A roupa que não cabe em Zema
O governador de Minas Gerais, Romeu Zema, começou seu segundo mandato chamando muita atenção por causa de suas ações dentro da Assembleia Legislativa de Minas Gerais. A Deputada Estadual, Andréia de Jesus do (PT/MG), submeteu um ofício ao Tribunal de Contas do Estado, com o objetivo de denunciar o Governador Romeu Zema pela atitude de liberar recursos para suas bases eleitorais, antes mesmo dos novos deputados assumirem seus cargos. Essa ação só deveria ser realizada depois da posse e de forma igualitária para que nenhum parlamentar, inclusive os que não fazem parte de sua base de governo, receba o montante dividido de forma desigual, evitando prejuízos.

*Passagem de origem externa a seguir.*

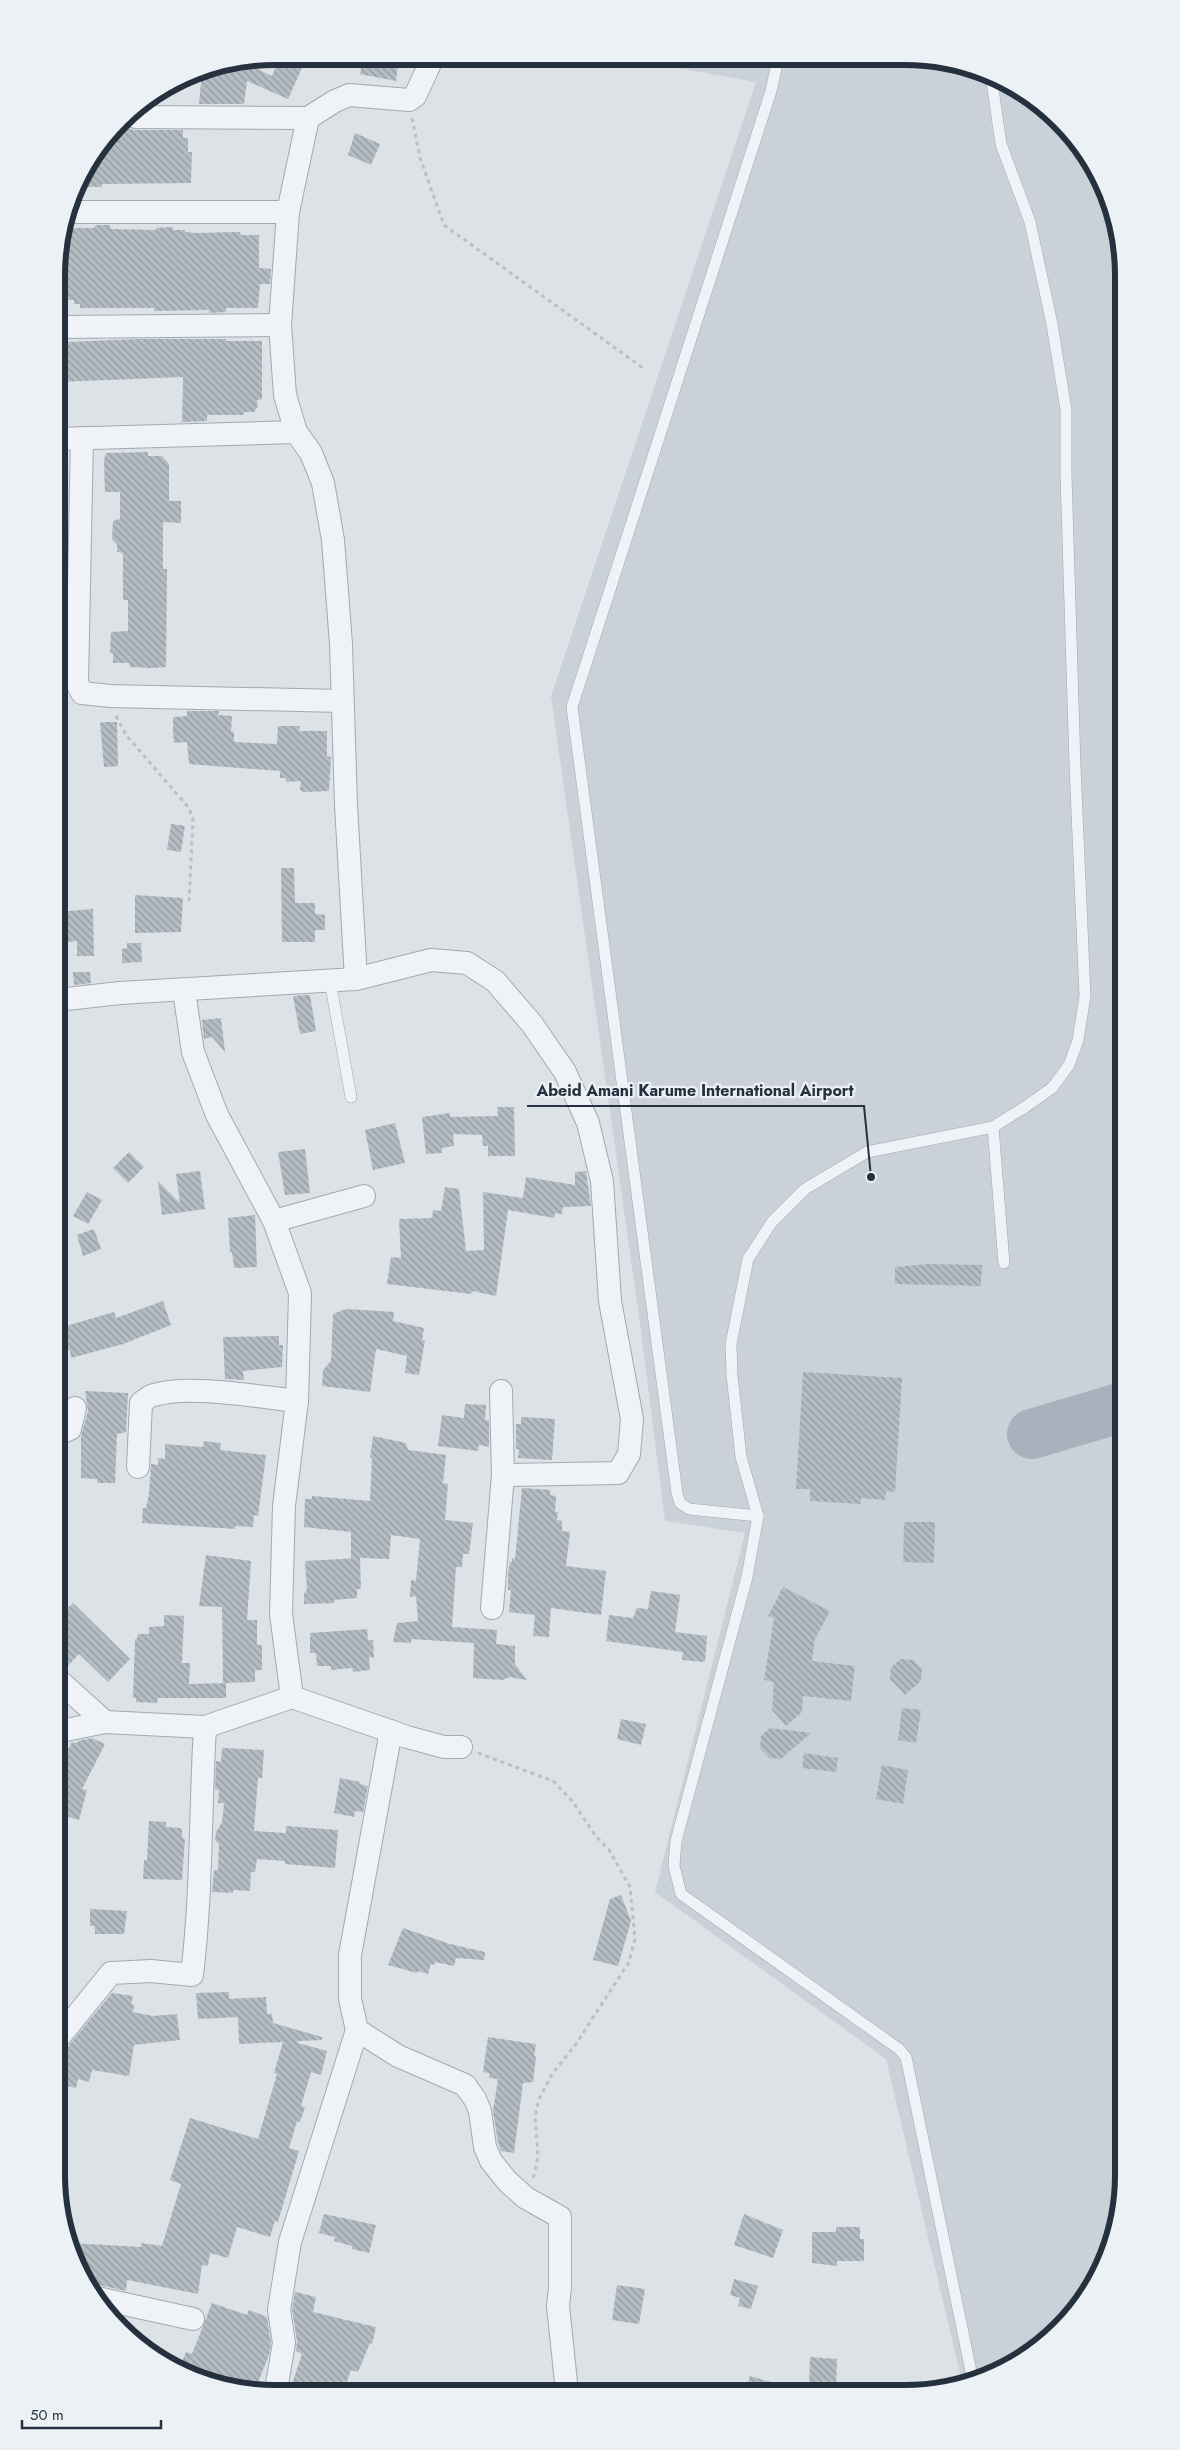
<svg xmlns="http://www.w3.org/2000/svg" width="1180" height="2450" font-family="Jost,sans-serif">
	<style>
		.built { fill: #cad1d9 }
		.lines { fill: none; stroke-linecap: round; stroke-linejoin: round }
		.taxiway { stroke: #a9b2bc; stroke-width: 50 }
		.building { fill: url(#building-back-hatch) }
		.lane-casing { stroke: #a2a9b1; stroke-width: 12 }
		.street-casing { stroke: #a2a9b1; stroke-width: 24 }
		.path { stroke: #bac0c6; stroke-width: 3; stroke-dasharray: 4 4; stroke-linecap: butt }
		.lane { stroke: #eff2f6; stroke-width: 11 }
		.street { stroke: #eff2f6; stroke-width: 22 }
		.rim { fill: none; stroke: #25313e; stroke-width: 6 }
		.leader { fill: none; stroke: #25313e; stroke-width: 2 }
		.callout-dot { fill: #25313e; stroke: #ecf1f5; stroke-width: 2 }
		.callout-label { font-size: 16px; text-anchor: middle; font-weight: bold; fill: #25313e; stroke: #ecf1f5; stroke-width: 4.5; stroke-linejoin: round; paint-order: stroke }
	</style>
	<defs>
		<pattern id="building-back-hatch" width="6" height="6" patternUnits="userSpaceOnUse" patternTransform="scale(1.25)"><rect width="6" height="6" fill="#b4bcc4"/><path d="M-1 5l2 2M0 0l6 6M5-1l2 2" fill="none" stroke="#9299a1"/></pattern>
	</defs>
	<rect width="100%" height="100%" fill="#dde2e7"/>
	<polygon class="built" points="622,58 947,60 1001,79 1049,111 1087,154 1116,218 1124,275 1123,2190 1107,2258 1078,2308 1026,2357 963,2386 886,2059 655,1892 745,1533 665,1521 639,1316 551,696 756,82"/>
	<g class="lines">
		<polyline class="taxiway" points="1032,1434 1123,1407"/>
	</g>
	<g class="building">
		<polygon points="363,57 399,57 396,81 360,74"/>
		<polygon points="279,58 302,68 288,99 247,81 244,104 199,104 202,71 231,65 253,67 272,76"/>
		<polygon points="118,127 136,130 183,130 183,138 188,138 188,152 192,152 191,183 102,184 102,187 77,187 79,179"/>
		<polygon points="355,133 380,144 371,165 348,155"/>
		<polygon points="96,225 110,225 111,229 156,230 156,228 173,227 173,230 185,230 185,232 196,233 240,232 241,235 259,235 259,268 271,269 270,284 260,284 258,308 226,308 226,312 209,313 209,310 154,311 154,308 80,308 80,304 74,304 74,300 57,300 57,260 65,228 94,228"/>
		<polygon points="138,339 226,339 226,341 262,341 262,399 257,400 258,406 254,412 244,412 244,415 207,415 207,421 182,422 183,377 58,382 57,363 67,363 67,342"/>
		<polygon points="148,452 148,456 162,456 169,464 169,501 181,501 181,523 163,522 163,569 167,569 166,667 151,668 130,667 129,663 113,663 113,653 110,653 111,632 128,631 128,600 123,600 123,553 117,552 117,544 112,539 113,521 120,519 120,492 105,492 104,460 106,453"/>
		<polygon points="57,638 61,638 65,651 64,684 57,686"/>
		<polygon points="187,711 219,711 218,715 232,716 231,732 234,732 234,742 277,744 278,726 300,726 299,731 327,731 327,756 331,757 329,791 304,792 300,790 301,781 287,782 285,778 280,778 280,771 189,764 187,742 174,743 173,730 173,717 187,716"/>
		<polygon points="104,722 117,722 118,766 104,767 100,723"/>
		<polygon points="171,824 185,826 181,852 167,850"/>
		<polygon points="281,868 294,868 295,903 315,903 315,914 325,915 325,930 315,930 315,942 282,942"/>
		<polygon points="135,895 183,898 181,932 135,933"/>
		<polygon points="93,909 94,956 77,956 77,941 57,943 57,912"/>
		<polygon points="127,943 141,943 142,962 122,963 122,949 127,948"/>
		<polygon points="73,972 90,972 91,983 74,985"/>
		<polygon points="310,995 316,1031 300,1034 293,996"/>
		<polygon points="221,1018 225,1052 212,1037 204,1039 202,1020"/>
		<polygon points="497,1107 514,1107 515,1156 488,1156 488,1146 483,1146 482,1135 453,1134 454,1146 442,1148 442,1153 426,1154 422,1117 450,1113 450,1117 498,1116"/>
		<polygon points="395,1123 405,1163 373,1170 365,1130"/>
		<polygon points="305,1149 310,1193 285,1195 278,1152"/>
		<polygon points="129,1152 144,1167 128,1183 113,1168"/>
		<polygon points="200,1171 205,1209 162,1215 158,1181 180,1203 176,1174"/>
		<polygon points="586,1171 591,1206 563,1207 562,1214 555,1213 554,1218 508,1210 496,1296 472,1291 471,1294 387,1284 391,1257 401,1258 399,1219 432,1218 433,1210 441,1211 445,1187 459,1189 466,1251 484,1250 483,1192 523,1198 526,1177 575,1185 575,1172"/>
		<polygon points="87,1192 102,1200 88,1224 73,1216"/>
		<polygon points="255,1215 257,1267 234,1268 232,1252 230,1252 228,1218"/>
		<polygon points="94,1229 101,1249 83,1256 77,1235"/>
		<polygon points="928,1264 982,1265 981,1286 895,1284 895,1267"/>
		<polygon points="163,1301 171,1325 123,1344 71,1358 70,1350 56,1351 56,1329 114,1312 116,1318"/>
		<polygon points="346,1309 394,1312 393,1321 424,1328 422,1340 425,1340 419,1375 405,1373 407,1356 376,1349 370,1392 322,1386 323,1370 331,1361 333,1314"/>
		<polygon points="279,1336 279,1345 283,1345 282,1367 243,1371 244,1380 225,1379 223,1337"/>
		<polygon points="803,1372 902,1378 895,1492 886,1491 885,1500 861,1498 861,1504 810,1501 810,1489 796,1489"/>
		<polygon points="85,1391 128,1393 126,1432 117,1434 115,1483 97,1483 97,1479 81,1478 81,1436 88,1411"/>
		<polygon points="465,1404 486,1405 485,1420 489,1420 489,1447 479,1445 478,1451 438,1446 442,1415 464,1418"/>
		<polygon points="521,1417 555,1419 552,1460 518,1458 519,1449 516,1449 516,1424 521,1424"/>
		<polygon points="373,1436 406,1443 408,1450 446,1455 443,1483 448,1484 445,1520 473,1523 469,1554 463,1554 462,1567 456,1567 452,1627 497,1630 496,1644 515,1646 515,1664 527,1680 509,1677 503,1680 473,1678 474,1643 411,1639 411,1643 393,1642 397,1623 418,1621 416,1596 410,1597 411,1580 416,1581 420,1539 391,1535 389,1559 360,1558 361,1589 357,1589 357,1598 334,1600 334,1603 304,1604 304,1594 307,1590 305,1561 359,1558 351,1558 351,1532 304,1527 305,1499 312,1499 312,1496 370,1501 372,1458 370,1458"/>
		<polygon points="204,1441 221,1443 220,1450 266,1455 258,1516 254,1515 253,1527 235,1526 235,1529 142,1523 143,1508 146,1508 149,1494 151,1464 158,1465 158,1458 165,1459 165,1444 203,1447"/>
		<polygon points="522,1488 550,1490 550,1495 556,1496 555,1512 558,1512 557,1520 562,1521 562,1531 570,1532 566,1566 606,1571 601,1615 551,1608 549,1637 533,1636 535,1615 509,1612 511,1590 508,1590 508,1575 510,1562 512,1562 512,1558 515,1559"/>
		<polygon points="904,1522 935,1522 934,1563 903,1562"/>
		<polygon points="206,1555 251,1561 247,1620 257,1620 257,1645 262,1645 262,1670 255,1670 255,1682 223,1683 222,1607 199,1606"/>
		<polygon points="783,1587 830,1611 815,1639 812,1661 855,1666 851,1701 803,1696 802,1712 786,1726 772,1710 774,1682 764,1680 774,1618 768,1616"/>
		<polygon points="651,1591 680,1595 675,1632 707,1636 705,1662 682,1660 683,1652 606,1641 609,1615 633,1618 637,1608 648,1609"/>
		<polygon points="73,1603 130,1659 108,1682 79,1654 65,1669 56,1663 56,1619"/>
		<polygon points="164,1615 184,1616 182,1663 190,1663 189,1684 226,1683 226,1698 158,1698 157,1703 136,1702 136,1698 133,1698 135,1639 137,1639 138,1634 149,1634 149,1627 164,1626"/>
		<polygon points="367,1629 368,1640 373,1640 374,1658 369,1657 370,1670 353,1672 352,1668 331,1670 331,1666 317,1666 316,1653 310,1653 310,1633"/>
		<polygon points="901,1659 913,1660 922,1669 921,1681 905,1695 890,1679 891,1667"/>
		<polygon points="902,1708 921,1710 916,1743 898,1740"/>
		<polygon points="621,1719 646,1724 641,1745 617,1739"/>
		<polygon points="770,1728 811,1733 781,1759 769,1758 760,1748 761,1736"/>
		<polygon points="92,1738 105,1744 82,1789 87,1790 79,1820 56,1813 56,1765 63,1751 66,1753 72,1742 77,1743 78,1741"/>
		<polygon points="222,1748 264,1750 262,1778 258,1778 254,1831 286,1833 286,1826 338,1830 335,1868 285,1864 285,1861 257,1859 255,1872 251,1872 250,1891 233,1890 233,1893 212,1892 214,1870 218,1870 219,1844 215,1840 216,1832 222,1822 224,1803 218,1803 219,1790 215,1789 216,1761 221,1762"/>
		<polygon points="804,1753 838,1758 836,1772 802,1768"/>
		<polygon points="882,1765 908,1770 903,1804 876,1799"/>
		<polygon points="340,1778 360,1782 359,1784 368,1786 363,1812 355,1811 354,1817 334,1813"/>
		<polygon points="149,1821 166,1822 166,1827 180,1828 182,1830 182,1838 185,1839 182,1880 143,1879 144,1860 147,1860"/>
		<polygon points="621,1895 631,1921 618,1966 593,1960 610,1899"/>
		<polygon points="90,1909 127,1911 124,1934 95,1934 95,1926 90,1926"/>
		<polygon points="403,1928 450,1944 485,1952 484,1960 456,1958 454,1966 435,1962 434,1965 431,1964 428,1974 418,1971 417,1973 388,1965"/>
		<polygon points="229,1992 229,1999 266,1997 267,2014 272,2014 273,2023 322,2037 322,2040 298,2041 298,2043 327,2051 321,2075 311,2072 301,2106 305,2107 300,2122 297,2121 289,2148 299,2151 278,2222 275,2221 270,2237 237,2227 228,2258 210,2253 208,2266 202,2265 198,2294 127,2280 126,2291 99,2285 89,2288 69,2243 141,2247 141,2243 162,2246 181,2184 170,2180 190,2118 258,2139 277,2074 274,2073 283,2042 239,2044 238,2017 198,2019 196,1993"/>
		<polygon points="112,1993 133,1996 131,2004 134,2005 133,2012 153,2016 177,2014 180,2040 134,2045 129,2076 92,2070 89,2082 78,2079 76,2088 56,2084 56,2057 61,2058 65,2050"/>
		<polygon points="488,2037 536,2044 534,2056 536,2057 533,2082 523,2083 514,2153 501,2151 498,2143 493,2111 498,2079 489,2078 489,2073 483,2072"/>
		<polygon points="324,2214 376,2225 369,2253 352,2249 352,2246 334,2241 335,2237 319,2233"/>
		<polygon points="744,2214 783,2230 773,2258 734,2245"/>
		<polygon points="836,2227 860,2227 860,2239 864,2239 864,2261 837,2261 837,2266 812,2263 812,2232 836,2232"/>
		<polygon points="734,2279 758,2286 751,2309 738,2306 740,2298 730,2295"/>
		<polygon points="617,2285 645,2289 639,2324 612,2320"/>
		<polygon points="295,2292 316,2297 313,2312 376,2327 372,2344 370,2343 358,2372 351,2370 344,2390 290,2390 302,2354 296,2351 297,2341 292,2310"/>
		<polygon points="212,2303 247,2315 249,2310 267,2317 271,2343 269,2355 255,2390 233,2390 178,2371 186,2352 192,2354"/>
		<polygon points="810,2357 837,2359 836,2389 809,2387"/>
		<polygon points="750,2376 795,2389 794,2393 745,2393"/>
	</g>
	<g class="lines">
		<defs>
			<g id="lane">
				<polyline points="330,981 351,1097"/>
				<polyline points="993,1127 1004,1263"/>
				<polyline points="758,1516 689,1509 680,1503 677,1493 572,707 771,91 778,59"/>
				<polyline points="973,2381 906,2057 899,2049 681,1894 674,1866 676,1841 747,1577 758,1516 741,1457 732,1375 731,1344 748,1259 772,1222 805,1189 867,1152 993,1127 1025,1107 1052,1088 1069,1065 1078,1040 1085,996 1075,766 1066,475 1066,410 1052,324 1030,222 1001,144 991,75"/>
			</g>
			<g id="street">
				<polyline points="136,117 308,118"/>
				<polyline points="70,212 288,212"/>
				<polyline points="57,327 280,325"/>
				<polyline points="82,438 77,683 82,693 110,696 342,701"/>
				<polyline points="57,439 296,432"/>
				<polyline points="356,979 346,805 341,644 333,540 323,483 311,453 296,432 285,395 280,325 288,212 308,118 335,101 349,95 409,100 415,96 429,66"/>
				<polyline points="184,991 193,1052 217,1115 274,1221 300,1293 297,1401 284,1506 281,1614 292,1697"/>
				<polyline points="57,1000 120,993 356,979 431,960 467,963 495,981 532,1024 565,1072 588,1123 602,1181 610,1301 632,1419 629,1454 618,1473 503,1475"/>
				<polyline points="274,1221 364,1196"/>
				<polyline points="56,1435 70,1429 75,1408"/>
				<path d="M 138,1467 L 141,1403 C 145,1400 149,1396 154,1395 C 188,1384 260,1397 297,1401"/>
				<polyline points="492,1608 503,1475 501,1391"/>
				<polyline points="56,1678 105,1722"/>
				<polyline points="391,1731 350,1955 350,1999 357,2030 398,2056 465,2085 475,2099 480,2111 485,2147 491,2161 507,2181 526,2198 560,2217 560,2287 558,2306 567,2392"/>
				<polyline points="56,1732 105,1722 205,1727 292,1697 407,1737 444,1747 461,1747"/>
				<path d="M 56,2041 L 111,1973 L 151,1971 L 192,1975 C 202,1893 200,1810 205,1727"/>
				<polyline points="97,2298 193,2319"/>
				<polyline points="276,2390 284,2343 279,2310 290,2242 357,2030"/>
			</g>
		</defs>
		<use href="#lane" class="lane-casing"/>
		<use href="#street" class="street-casing"/>
		<g class="path">
			<polyline points="412,118 420,158 444,225 643,368"/>
			<polyline points="116,716 126,735 189,808 193,820 189,901"/>
			<polyline points="478,1753 553,1781 573,1802 595,1835 609,1850 624,1876 630,1887 635,1939 629,1962 576,2044 552,2074 539,2099 535,2116 538,2157 533,2179"/>
		</g>
		<use href="#lane" class="lane"/>
		<use href="#street" class="street"/>
	</g>
	<path d="M0 0H1180V2450H0ZM275 65H905A210 210 0 0 1 1115 275V2175A210 210 0 0 1 905 2385H275A210 210 0 0 1 65 2175V275A210 210 0 0 1 275 65Z" fill="#ecf1f5" fill-rule="evenodd"/>
	<path class="rim" d="M275 65H905A210 210 0 0 1 1115 275V2175A210 210 0 0 1 905 2385H275A210 210 0 0 1 65 2175V275A210 210 0 0 1 275 65Z"/>
	<path class="leader" d="M871 1177L864 1106H527"/>
	<circle class="callout-dot" cx="871" cy="1177" r="5"/>
	<g class="callout-label">
		<text x="695" y="1096">Abeid Amani Karume International Airport</text>
	</g>
	<path d="M22 2420v8h139v-8" fill="none" stroke="#25313e" stroke-width="2.5"/>
	<text x="30" y="2420" font-size="15" fill="#25313e" stroke="#ecf1f5" stroke-width="4" paint-order="stroke">50 m</text>
</svg>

Pelo visto, Zema começou a colocar suas manguinhas de fora. Sua primeira aparição como um ilustre desconhecido foi em 2018, onde tomou carona nos atos antipetistas. Nesse primeiro momento, Zema optou por ser apenas um espectador de luxo no âmbito nacional. Cuidou muito mais dos assuntos de Minas Gerais, evitando, quase sempre, assuntos de cunho nacional e assim não divergir do bolsonarismo. Sabe-se que ele recebeu um estado em condições difíceis, além das tragédias ocorridas com mineradoras.
Seu primeiro mandato veio com alguns escândalos, os quais se destacam a CPI Fura Fila e o bônus da Copasa para o primeiro escalão da empresa. Além desses dois grandes escândalos citados, existem outros de menor repercussão, mas a Assembleia mantem vigilância em todos. Zema, nesse segundo mandato, começa a visualizar o cenário nacional e pretende mirar o Planalto Central, iniciando sua escalada eleitoral rumo a 2026. Sua primeira declaração maldosa foi em relação aos ataques terroristas do dia 08/01/23, golpeando o PT e o governo Lula. Seu pronunciamento não trazia a famosa timidez mineira “Me parece que houve um erro da direita radical, que é minoria. Houve um erro também, talvez até proposital do governo federal, que fez vista grossa para que o pior acontecesse e ele se fizesse de vítima. É uma suposição. Mas, as investigações vão dizer se foi isso”.
O Ministro Flávio Dino repudiou essa declaração afirmando que “Me espanta que o governador Zema tente vestir a roupa de Bolsonaro. Não cabe nele. Minas Gerais é terra de Tiradentes, de Tancredo Neves, é a terra da Democracia, então não é possível que um governador de modo vil, se alinhe à extrema direita para proteger terrorista.”, declaração de Flávio Dino.
Pelo visto, Zema mudou de postura e veremos, a partir de agora, um político ao invés de um empresário. A deputada Andreia de Jesus, em uma atitude corretíssima, submeteu um ofício ao Tribunal de Contas para averiguar a conduta do governador de Minas Gerais, dando assim o tom de como será seu mandato. Pelo visto, a parlamentar não deixará que Zema faça de Minas Gerais um celeiro para que os bolsonaristas possam pousar, conforme citado por Flavio Dino “Minas Gerais é terra de Tiradentes e agora será da Democracia”.
Seguiremos daqui acompanhando os passos do novo mandato de Romeu Zema.